Having decided that there was nothing else to try, the rope geeks had an idea, “Let’s make a bar rack out of the roof ladder.” (A bar rack is a rappelling device that uses friction to control your descent when rappelling.) The only problem was that we needed someone to belay the rope and stay on the roof. In a real situation, I don’t think someone is going to offer to stay behind. Then came the idea to self-belay and throw the personal rope to the ground. It sounded plausible, and we were donning the appropriate safety equipment to allow us to experiment.

After about 10 minutes of trying a couple of ways to rig the rope through the ladder, we had something we felt comfortable trying. We knew in theory this should work. I volunteered to go first. I couldn’t believe it when I walked off the edge of the ladder. Not only was it seamless, but it felt as if there was little to no weight on the rope. It was equivalent to hoisting a 24-foot extension ladder, and if I had to stop, I was able to do so. It was much more controlled and safer than the previous versions of bailouts I had done.

We were able to do this in less than a minute after a few practices. Additionally, the beauty of this system is that it isn’t “selfish” like an escape bag with a figure 8 rappel device that only one person can use. We were able to reset the system for the next firefighter within 10 seconds of being on the ground just by untying ourselves from the line and giving a tug on the rope.

Photos by Joseph Howard Castello.

Note: Safety first! Just as in all other bailout techniques, this one is a last-ditch effort, and safety must be the primary concern while training in this bailout evolution. All firefighters on the roof who were to be lowered donned a class III harness (photo 1) that was tied into a separate anchor with a double prusik belay (photo 2).

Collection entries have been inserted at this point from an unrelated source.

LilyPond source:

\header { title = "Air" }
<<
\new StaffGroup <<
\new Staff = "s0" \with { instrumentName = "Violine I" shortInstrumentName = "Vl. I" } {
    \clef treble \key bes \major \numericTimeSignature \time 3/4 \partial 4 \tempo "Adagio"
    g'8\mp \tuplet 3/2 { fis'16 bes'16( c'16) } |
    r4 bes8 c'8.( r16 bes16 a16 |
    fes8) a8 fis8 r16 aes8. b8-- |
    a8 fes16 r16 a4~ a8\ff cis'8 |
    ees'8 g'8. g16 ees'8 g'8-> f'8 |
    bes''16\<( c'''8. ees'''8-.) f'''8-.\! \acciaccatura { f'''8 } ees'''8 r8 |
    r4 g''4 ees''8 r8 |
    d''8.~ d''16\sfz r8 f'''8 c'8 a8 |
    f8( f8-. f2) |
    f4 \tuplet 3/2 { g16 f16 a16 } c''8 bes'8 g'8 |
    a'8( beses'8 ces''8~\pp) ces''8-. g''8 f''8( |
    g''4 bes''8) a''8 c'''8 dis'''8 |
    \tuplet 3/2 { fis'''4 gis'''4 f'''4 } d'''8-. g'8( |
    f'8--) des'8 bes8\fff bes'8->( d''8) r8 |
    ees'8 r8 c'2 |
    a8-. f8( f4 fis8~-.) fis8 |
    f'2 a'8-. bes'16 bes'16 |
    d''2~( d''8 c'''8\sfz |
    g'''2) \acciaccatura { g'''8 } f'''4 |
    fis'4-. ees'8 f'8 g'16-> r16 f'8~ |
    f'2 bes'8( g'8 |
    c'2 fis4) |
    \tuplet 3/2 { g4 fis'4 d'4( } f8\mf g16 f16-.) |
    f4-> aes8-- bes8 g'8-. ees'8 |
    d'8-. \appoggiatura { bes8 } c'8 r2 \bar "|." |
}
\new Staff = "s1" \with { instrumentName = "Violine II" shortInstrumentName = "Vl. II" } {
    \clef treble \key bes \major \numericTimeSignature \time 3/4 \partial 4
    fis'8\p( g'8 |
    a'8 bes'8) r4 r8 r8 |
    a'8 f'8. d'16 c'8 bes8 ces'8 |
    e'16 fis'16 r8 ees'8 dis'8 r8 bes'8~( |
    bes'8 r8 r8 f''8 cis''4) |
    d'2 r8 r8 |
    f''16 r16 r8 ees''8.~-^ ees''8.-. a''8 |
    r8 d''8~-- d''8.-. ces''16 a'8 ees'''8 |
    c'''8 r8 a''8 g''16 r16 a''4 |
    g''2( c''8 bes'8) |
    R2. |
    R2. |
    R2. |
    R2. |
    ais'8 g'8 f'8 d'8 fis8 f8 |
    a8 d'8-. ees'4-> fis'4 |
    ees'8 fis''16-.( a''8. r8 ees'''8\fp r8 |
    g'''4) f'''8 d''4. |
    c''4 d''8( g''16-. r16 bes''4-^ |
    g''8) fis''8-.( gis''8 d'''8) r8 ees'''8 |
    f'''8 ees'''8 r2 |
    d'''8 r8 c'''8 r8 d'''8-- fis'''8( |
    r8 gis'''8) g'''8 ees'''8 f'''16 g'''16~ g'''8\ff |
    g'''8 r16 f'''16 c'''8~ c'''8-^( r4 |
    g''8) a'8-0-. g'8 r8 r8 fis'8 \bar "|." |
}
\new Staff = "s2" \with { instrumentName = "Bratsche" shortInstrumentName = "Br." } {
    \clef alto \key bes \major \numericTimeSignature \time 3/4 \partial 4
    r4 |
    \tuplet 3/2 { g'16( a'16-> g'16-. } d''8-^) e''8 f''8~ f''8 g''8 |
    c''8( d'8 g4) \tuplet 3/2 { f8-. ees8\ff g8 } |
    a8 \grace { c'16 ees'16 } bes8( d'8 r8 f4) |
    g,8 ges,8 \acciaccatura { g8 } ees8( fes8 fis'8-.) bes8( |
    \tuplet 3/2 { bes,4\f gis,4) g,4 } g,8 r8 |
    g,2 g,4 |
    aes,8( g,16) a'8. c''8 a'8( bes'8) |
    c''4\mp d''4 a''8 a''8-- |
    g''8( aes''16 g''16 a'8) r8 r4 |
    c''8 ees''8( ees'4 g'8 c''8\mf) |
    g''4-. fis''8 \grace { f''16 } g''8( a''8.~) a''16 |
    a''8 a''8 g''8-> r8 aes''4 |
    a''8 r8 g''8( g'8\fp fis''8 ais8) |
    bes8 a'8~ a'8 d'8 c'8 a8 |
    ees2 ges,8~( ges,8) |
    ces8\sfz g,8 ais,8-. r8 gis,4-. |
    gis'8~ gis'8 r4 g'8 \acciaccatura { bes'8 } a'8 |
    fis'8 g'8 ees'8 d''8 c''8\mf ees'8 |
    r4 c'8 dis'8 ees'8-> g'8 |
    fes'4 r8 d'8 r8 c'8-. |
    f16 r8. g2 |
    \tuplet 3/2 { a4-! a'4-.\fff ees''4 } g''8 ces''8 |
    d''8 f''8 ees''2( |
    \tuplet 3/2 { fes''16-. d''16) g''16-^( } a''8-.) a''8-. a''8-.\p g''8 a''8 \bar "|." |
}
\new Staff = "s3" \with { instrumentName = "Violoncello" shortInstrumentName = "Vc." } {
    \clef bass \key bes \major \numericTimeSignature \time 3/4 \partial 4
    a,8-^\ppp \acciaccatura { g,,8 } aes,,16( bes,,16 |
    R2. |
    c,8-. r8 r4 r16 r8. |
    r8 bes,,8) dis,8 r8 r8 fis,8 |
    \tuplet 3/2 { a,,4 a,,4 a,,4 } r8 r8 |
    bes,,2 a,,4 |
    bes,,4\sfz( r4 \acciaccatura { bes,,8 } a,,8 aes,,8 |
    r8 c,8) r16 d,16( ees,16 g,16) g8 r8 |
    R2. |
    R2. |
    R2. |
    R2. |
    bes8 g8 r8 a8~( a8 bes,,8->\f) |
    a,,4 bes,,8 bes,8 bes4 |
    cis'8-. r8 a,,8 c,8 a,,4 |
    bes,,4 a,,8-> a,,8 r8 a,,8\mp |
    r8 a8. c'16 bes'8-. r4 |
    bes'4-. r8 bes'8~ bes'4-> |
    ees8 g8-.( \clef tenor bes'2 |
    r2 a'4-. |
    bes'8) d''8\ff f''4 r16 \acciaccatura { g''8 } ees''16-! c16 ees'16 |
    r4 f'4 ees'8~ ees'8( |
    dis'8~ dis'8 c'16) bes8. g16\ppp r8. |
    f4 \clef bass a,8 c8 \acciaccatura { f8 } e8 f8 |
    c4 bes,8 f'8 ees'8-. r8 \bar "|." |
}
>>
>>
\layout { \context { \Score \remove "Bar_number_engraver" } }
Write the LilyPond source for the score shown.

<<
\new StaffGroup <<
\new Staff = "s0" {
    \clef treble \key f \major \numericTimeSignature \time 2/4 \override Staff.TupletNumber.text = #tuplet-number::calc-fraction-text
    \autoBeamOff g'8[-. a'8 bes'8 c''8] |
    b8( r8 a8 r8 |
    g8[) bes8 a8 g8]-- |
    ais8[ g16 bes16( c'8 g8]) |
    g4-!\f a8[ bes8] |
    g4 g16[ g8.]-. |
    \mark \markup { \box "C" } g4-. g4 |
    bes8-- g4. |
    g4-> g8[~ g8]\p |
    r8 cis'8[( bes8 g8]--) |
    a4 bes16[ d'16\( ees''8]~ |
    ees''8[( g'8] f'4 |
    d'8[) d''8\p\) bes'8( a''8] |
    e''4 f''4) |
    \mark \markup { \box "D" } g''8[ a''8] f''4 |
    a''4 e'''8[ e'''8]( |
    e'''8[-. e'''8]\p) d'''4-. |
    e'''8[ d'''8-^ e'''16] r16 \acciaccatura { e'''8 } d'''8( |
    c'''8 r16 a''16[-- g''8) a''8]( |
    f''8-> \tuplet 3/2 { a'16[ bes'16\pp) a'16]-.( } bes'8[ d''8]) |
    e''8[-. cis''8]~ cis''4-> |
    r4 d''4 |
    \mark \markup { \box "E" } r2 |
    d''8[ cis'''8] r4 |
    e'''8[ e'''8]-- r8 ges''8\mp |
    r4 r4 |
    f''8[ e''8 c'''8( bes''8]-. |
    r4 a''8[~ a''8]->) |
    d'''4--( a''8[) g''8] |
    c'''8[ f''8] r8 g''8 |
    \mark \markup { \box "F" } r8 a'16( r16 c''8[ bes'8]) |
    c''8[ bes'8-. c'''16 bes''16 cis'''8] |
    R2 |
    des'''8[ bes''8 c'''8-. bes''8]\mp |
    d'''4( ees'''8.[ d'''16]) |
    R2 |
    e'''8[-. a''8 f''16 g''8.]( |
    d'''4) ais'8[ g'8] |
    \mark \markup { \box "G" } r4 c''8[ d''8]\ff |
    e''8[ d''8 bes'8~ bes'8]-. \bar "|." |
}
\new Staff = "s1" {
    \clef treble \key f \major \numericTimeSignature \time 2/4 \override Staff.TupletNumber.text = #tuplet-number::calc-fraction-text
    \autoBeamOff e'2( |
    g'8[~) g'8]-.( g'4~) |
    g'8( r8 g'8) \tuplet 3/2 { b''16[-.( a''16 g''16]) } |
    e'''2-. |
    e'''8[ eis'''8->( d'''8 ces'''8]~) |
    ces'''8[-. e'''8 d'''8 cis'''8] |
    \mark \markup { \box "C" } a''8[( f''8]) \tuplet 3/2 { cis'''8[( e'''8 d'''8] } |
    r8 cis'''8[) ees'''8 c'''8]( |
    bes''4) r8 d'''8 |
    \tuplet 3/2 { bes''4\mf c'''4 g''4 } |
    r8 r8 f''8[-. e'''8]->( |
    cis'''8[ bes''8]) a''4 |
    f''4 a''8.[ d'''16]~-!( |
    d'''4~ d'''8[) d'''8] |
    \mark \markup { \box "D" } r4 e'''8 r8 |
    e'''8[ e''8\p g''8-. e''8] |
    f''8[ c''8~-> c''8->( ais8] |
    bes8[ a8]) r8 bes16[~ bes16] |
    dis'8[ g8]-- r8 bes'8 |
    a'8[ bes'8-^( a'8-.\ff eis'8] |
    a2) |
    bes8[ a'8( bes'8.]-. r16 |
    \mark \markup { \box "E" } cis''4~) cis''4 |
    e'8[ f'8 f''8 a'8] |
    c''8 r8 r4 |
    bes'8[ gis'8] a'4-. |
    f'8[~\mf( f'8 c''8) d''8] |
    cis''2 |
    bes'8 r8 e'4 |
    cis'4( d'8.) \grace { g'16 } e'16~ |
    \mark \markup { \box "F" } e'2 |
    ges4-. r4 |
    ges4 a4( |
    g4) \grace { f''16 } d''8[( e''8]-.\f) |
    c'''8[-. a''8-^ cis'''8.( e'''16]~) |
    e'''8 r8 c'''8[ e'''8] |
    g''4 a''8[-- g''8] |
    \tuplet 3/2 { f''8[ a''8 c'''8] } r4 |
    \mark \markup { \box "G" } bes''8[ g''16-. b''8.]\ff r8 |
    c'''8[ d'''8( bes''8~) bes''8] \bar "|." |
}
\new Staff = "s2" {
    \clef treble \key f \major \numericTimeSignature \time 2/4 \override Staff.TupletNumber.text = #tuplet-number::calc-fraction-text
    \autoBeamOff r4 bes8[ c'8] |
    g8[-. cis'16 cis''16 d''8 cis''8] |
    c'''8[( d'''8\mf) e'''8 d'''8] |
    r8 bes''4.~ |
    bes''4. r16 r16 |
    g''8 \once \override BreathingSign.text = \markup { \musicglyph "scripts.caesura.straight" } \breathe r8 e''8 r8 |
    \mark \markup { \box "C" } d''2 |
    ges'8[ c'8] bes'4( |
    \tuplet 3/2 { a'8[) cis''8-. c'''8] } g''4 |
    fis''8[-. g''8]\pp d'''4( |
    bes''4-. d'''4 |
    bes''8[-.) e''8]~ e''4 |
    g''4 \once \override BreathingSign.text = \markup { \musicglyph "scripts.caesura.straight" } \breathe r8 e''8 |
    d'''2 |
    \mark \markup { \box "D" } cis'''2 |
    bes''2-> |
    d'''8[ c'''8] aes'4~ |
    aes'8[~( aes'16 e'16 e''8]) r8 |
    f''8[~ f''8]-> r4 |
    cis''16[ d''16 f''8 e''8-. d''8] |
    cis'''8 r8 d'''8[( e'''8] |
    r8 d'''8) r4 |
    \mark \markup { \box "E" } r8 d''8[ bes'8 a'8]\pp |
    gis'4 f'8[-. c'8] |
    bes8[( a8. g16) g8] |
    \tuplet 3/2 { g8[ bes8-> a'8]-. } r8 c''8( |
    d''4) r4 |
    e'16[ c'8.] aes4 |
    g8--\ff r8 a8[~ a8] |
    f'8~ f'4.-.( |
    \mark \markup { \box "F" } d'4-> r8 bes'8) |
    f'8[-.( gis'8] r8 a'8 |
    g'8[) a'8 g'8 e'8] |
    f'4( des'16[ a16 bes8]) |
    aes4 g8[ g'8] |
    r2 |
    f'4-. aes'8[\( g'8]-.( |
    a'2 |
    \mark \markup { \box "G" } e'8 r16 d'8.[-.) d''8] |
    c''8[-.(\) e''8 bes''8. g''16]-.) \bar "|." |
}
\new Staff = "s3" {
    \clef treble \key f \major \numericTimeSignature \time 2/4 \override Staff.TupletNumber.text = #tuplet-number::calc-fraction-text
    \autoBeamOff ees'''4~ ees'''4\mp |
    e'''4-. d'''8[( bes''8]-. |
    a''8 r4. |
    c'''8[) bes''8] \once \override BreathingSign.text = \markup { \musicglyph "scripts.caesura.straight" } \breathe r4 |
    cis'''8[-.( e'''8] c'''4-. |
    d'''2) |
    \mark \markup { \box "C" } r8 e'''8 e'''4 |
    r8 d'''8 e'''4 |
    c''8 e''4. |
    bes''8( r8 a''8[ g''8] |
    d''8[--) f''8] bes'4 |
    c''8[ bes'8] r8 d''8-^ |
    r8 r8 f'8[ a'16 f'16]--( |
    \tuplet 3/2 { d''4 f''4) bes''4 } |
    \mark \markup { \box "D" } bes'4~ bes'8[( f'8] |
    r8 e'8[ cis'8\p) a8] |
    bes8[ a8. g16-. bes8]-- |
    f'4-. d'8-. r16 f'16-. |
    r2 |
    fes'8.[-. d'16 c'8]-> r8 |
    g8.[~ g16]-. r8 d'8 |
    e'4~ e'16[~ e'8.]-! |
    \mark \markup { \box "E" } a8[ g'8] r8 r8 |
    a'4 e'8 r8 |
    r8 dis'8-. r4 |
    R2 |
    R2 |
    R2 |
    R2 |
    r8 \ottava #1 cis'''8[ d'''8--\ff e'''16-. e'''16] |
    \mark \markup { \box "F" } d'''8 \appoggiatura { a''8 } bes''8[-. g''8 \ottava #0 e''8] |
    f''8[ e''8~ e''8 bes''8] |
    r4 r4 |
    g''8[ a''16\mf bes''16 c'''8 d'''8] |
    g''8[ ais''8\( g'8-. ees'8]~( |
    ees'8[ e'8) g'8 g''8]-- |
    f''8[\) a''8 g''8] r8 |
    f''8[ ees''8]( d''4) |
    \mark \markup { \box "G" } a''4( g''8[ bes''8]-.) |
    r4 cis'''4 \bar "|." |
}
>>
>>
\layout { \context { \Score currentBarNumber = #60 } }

We used 60 feet of rope. The firefighters who keep rope with them kept approximately this length of 9-mm rope in a bag or in their pocket with a figure 8 on a bight already tied in it; a carabiner was already attached for quick use. Following are the bailout steps:

• Properly place the ladder, from ridge to eaves (photo 3).

• Lace up five rungs from the bottom (photos 4, 5).


• Attach the carabiner to the gut belt. If you don’t wear a gut belt, tie a one-handed bowline around yourself (photos 6, 7).


• Stand on the last rung of the ladder before beginning to lower yourself (photo 8).

• Begin to lower yourself using a hand-under-hand method (photo 9).

• Just like any rappel, to clear the obstacle (in this case, the roof), keep lowering yourself until your butt is level with or below your feet before you take the first step down. In this way, you will avoid hitting your head on the roof or the ladder (photo 10).

• Once level, you can take your first step off the ladder (photo 11) and continue lowering yourself until you reach the ground (photo 12).


• Once on the ground, reset the system for the next firefighter by detaching your carabiner, giving a tug on the rope, and belaying the next firefighter.


You need an appropriate length of rope. The gut belt isn’t a bad idea. You learn by practicing, developing, and refining evolutions and procedures.

If we train properly (proper ladder placement, building construction, fire behavior), we’ll never have to use bailout techniques. Although an event like this hasn’t happened yet, be proactive, not reactive. Do not wait until the drill is named after a fallen firefighter to learn this skill.

JOHN McCLEMENT is a lieutenant with the Stickney (IL) Fire Department, where he has served for the past five years. He is a certified firefighter III and a rope technician with the Illinois OSFM.